BEGIN
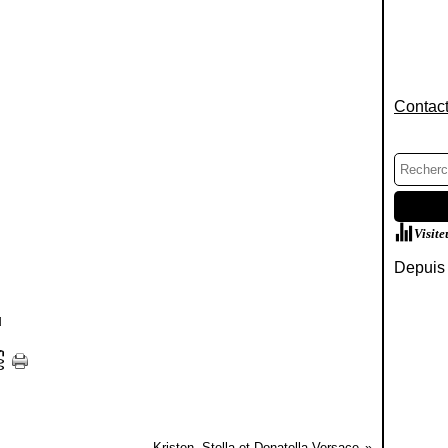
Contact
Visite
Depuis 
]
Kristen, Stella et Donatella Versace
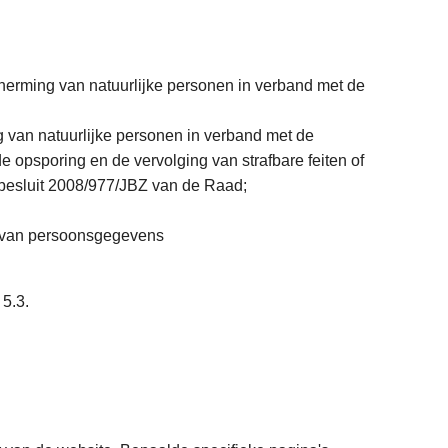
erming van natuurlijke personen in verband met de
 van natuurlijke personen in verband met de
opsporing en de vervolging van strafbare feiten of
erbesluit 2008/977/JBZ van de Raad;
ng van persoonsgegevens
 5.3.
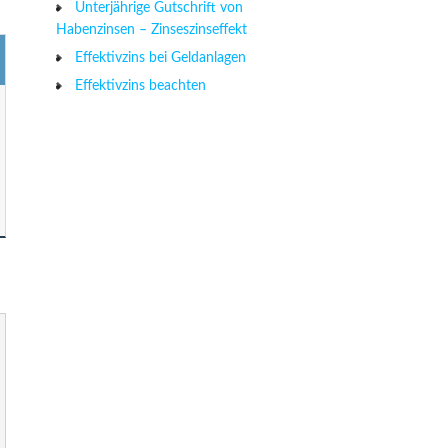
Unterjährige Gutschrift von
Habenzinsen – Zinseszinseffekt
Effektivzins bei Geldanlagen
Effektivzins beachten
END
- **PROBLEM**
Write the records out again exactly as shown above, keeping no pictures.

- **RESPONSE TO THE TASK**
Contact
Visite
Depuis 
]
Kristen, Stella et Donatella Versace
erming van natuurlijke personen in verband met de
 van natuurlijke personen in verband met de
opsporing en de vervolging van strafbare feiten of
erbesluit 2008/977/JBZ van de Raad;
ng van persoonsgegevens
 5.3.
Unterjährige Gutschrift von
Habenzinsen – Zinseszinseffekt
Effektivzins bei Geldanlagen
Effektivzins beachten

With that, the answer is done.